:: Records supplied ::

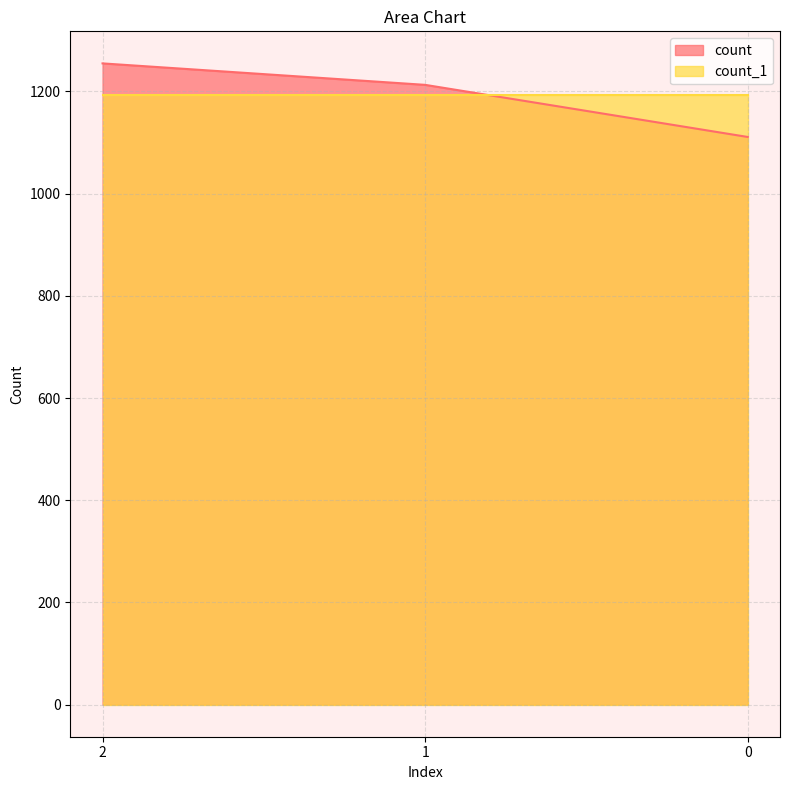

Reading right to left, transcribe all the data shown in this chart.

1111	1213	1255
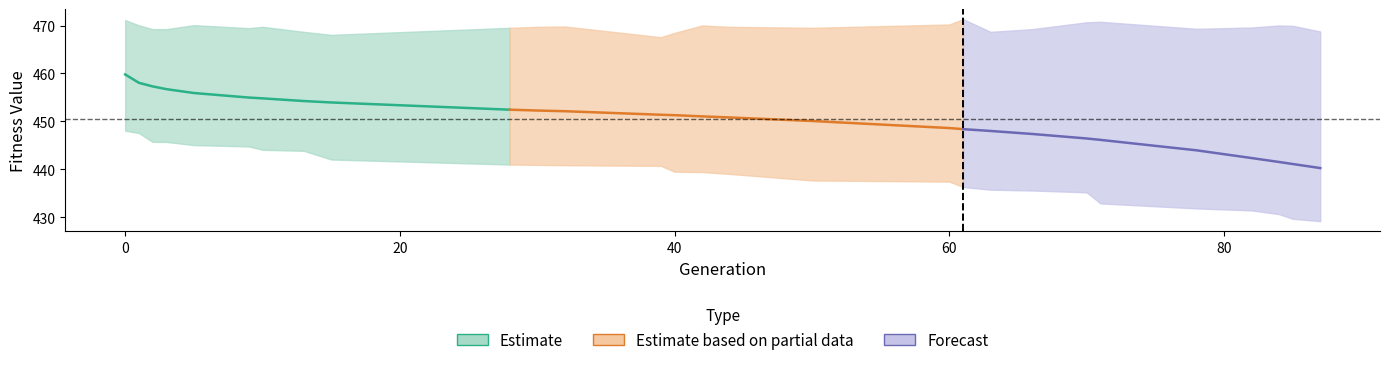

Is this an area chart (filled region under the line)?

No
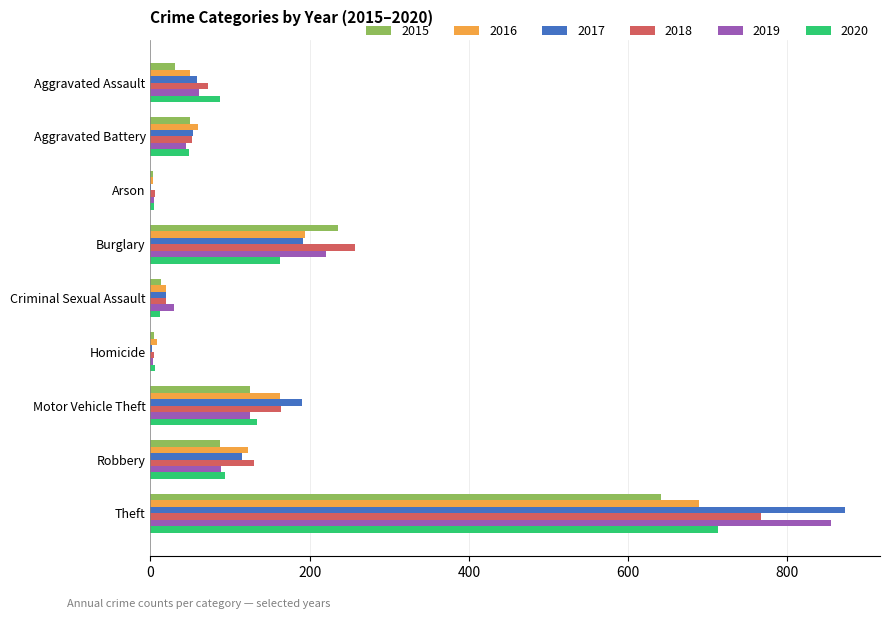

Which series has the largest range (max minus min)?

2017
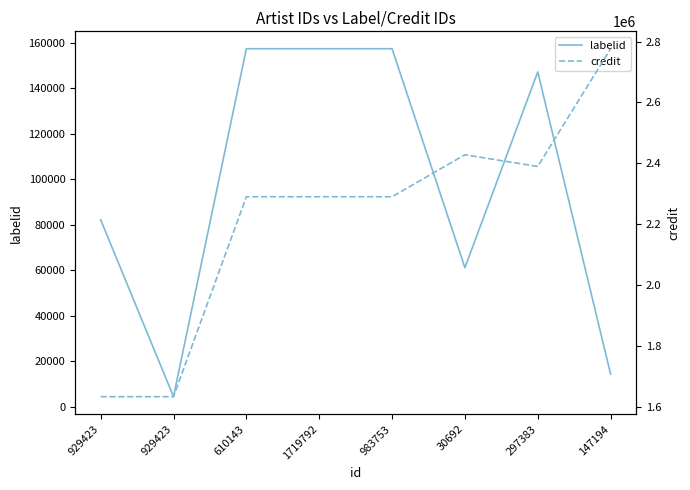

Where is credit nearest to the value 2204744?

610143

:::
:: Records supplied ::

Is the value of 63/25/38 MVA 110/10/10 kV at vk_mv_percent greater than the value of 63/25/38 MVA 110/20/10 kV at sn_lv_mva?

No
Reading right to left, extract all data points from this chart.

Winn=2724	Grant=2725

:::
:: Records supplied ::

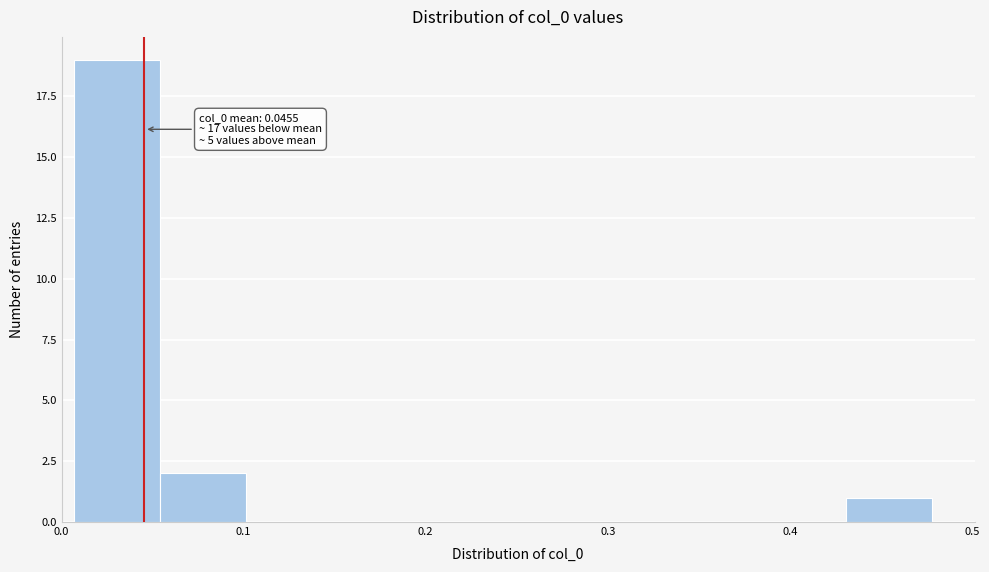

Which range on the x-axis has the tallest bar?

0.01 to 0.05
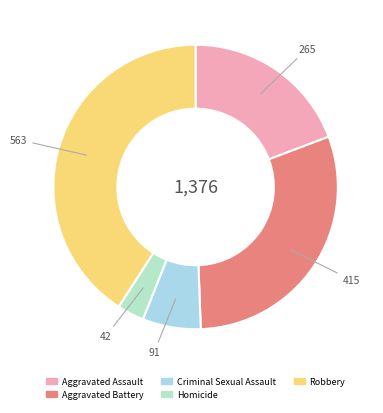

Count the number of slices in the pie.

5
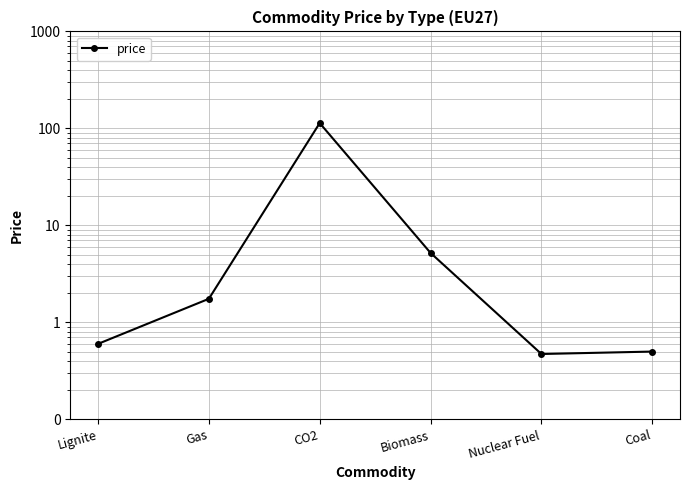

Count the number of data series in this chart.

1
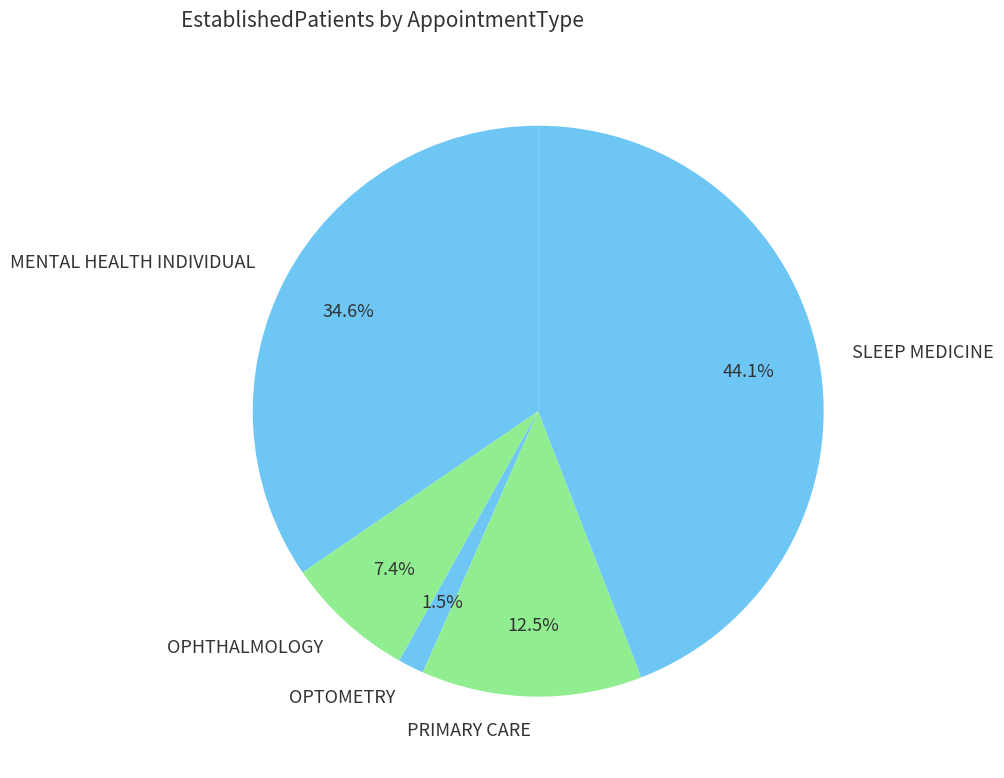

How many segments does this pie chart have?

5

:::

# [Work required]
Pick out every line of the records that contains the word "left" and copy each one. Matching is case-sensitive.

# [Exercise response]
Reading right to left, transcribe all the data shown in this chart.
Reading right to left, extract all data points from this chart.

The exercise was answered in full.